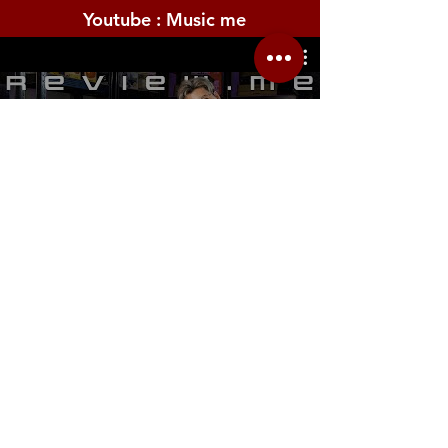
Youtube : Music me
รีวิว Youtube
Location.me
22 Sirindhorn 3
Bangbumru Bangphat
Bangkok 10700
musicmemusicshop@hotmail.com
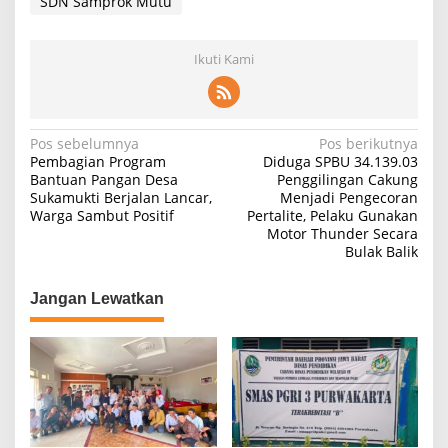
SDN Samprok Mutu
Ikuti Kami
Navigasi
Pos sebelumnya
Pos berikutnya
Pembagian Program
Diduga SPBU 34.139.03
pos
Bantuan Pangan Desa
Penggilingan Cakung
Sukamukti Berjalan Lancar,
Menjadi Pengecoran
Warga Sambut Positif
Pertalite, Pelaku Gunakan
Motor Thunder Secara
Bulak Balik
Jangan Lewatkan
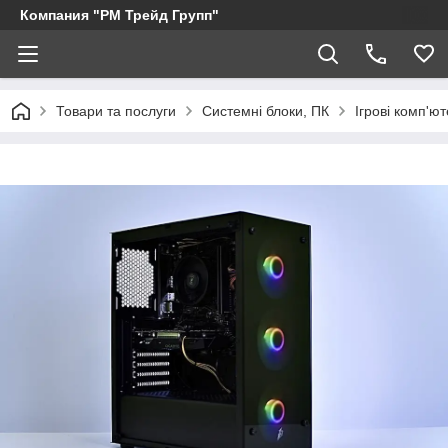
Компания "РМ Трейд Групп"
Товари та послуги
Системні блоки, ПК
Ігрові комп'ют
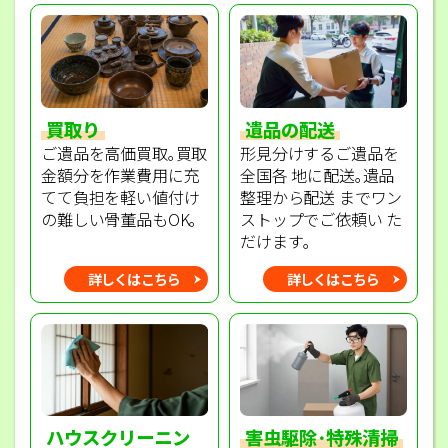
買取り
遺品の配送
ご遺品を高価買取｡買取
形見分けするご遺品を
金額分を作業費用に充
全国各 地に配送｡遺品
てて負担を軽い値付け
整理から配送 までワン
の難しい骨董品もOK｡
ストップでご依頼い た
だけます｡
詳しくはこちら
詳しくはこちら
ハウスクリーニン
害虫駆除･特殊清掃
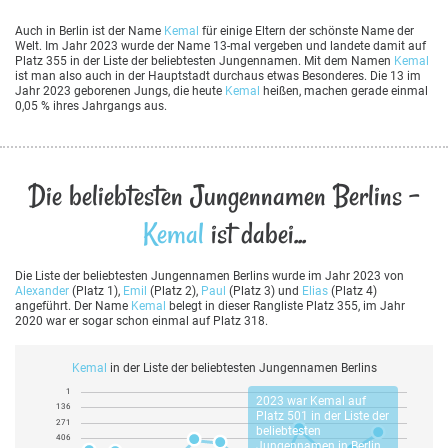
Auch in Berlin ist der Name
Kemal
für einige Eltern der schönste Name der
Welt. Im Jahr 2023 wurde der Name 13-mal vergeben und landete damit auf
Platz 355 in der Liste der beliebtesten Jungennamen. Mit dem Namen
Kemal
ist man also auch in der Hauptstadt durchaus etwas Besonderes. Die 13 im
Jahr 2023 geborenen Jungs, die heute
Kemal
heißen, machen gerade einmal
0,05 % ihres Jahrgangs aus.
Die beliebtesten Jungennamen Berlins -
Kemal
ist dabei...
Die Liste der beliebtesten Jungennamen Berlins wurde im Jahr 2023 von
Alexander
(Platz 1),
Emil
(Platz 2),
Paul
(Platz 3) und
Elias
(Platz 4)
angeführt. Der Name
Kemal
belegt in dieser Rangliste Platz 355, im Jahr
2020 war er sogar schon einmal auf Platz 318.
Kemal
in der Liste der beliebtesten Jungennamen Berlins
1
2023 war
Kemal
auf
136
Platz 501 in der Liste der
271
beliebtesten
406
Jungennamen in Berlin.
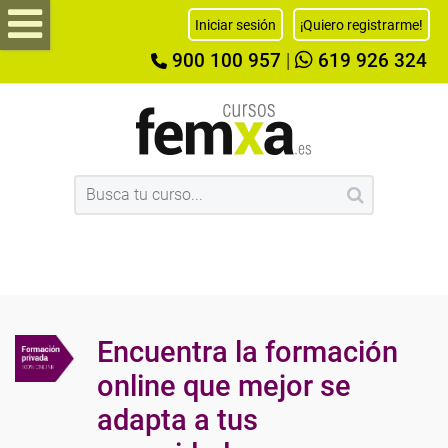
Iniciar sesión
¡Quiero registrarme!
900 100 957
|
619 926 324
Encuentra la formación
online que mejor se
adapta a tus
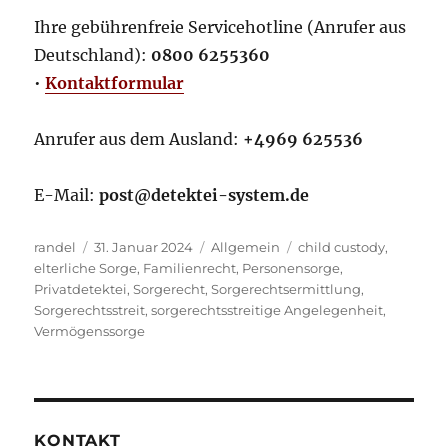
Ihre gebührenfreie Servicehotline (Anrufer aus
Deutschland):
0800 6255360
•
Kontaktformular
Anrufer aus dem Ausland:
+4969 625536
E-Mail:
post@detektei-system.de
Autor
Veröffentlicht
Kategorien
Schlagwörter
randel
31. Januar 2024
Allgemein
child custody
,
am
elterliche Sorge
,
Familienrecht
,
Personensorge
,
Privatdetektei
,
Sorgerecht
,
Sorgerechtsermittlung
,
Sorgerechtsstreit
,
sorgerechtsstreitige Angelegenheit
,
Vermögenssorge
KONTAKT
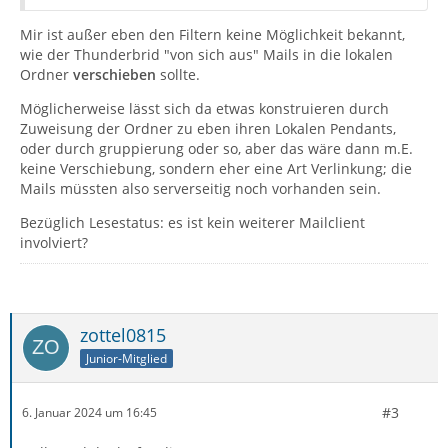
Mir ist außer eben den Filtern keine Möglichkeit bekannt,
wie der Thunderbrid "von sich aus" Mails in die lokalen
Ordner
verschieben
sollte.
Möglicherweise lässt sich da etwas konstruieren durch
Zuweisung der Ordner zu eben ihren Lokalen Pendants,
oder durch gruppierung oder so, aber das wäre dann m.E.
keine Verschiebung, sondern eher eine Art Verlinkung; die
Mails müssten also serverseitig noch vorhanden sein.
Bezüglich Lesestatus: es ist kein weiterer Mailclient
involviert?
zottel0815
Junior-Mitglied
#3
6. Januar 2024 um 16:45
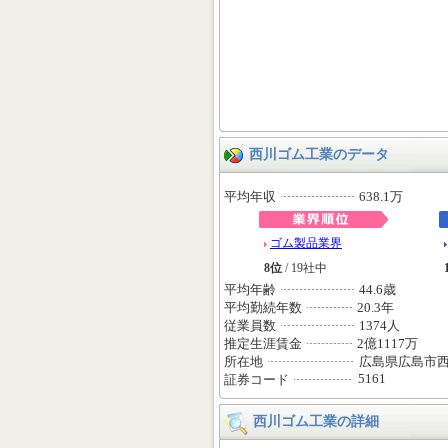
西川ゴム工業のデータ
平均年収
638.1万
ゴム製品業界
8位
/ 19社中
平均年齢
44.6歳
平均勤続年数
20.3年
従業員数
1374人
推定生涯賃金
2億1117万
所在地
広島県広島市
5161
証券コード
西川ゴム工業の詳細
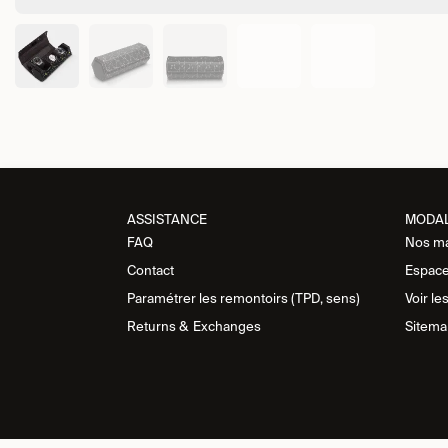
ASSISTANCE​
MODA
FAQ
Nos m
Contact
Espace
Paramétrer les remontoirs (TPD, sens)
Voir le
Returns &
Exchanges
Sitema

- AIM OF THE EXERCISE:
Nothing but a number should be written: how many lines of the preceding listing contain "Mails".

- OUTPUT FOR THIS TASK:
2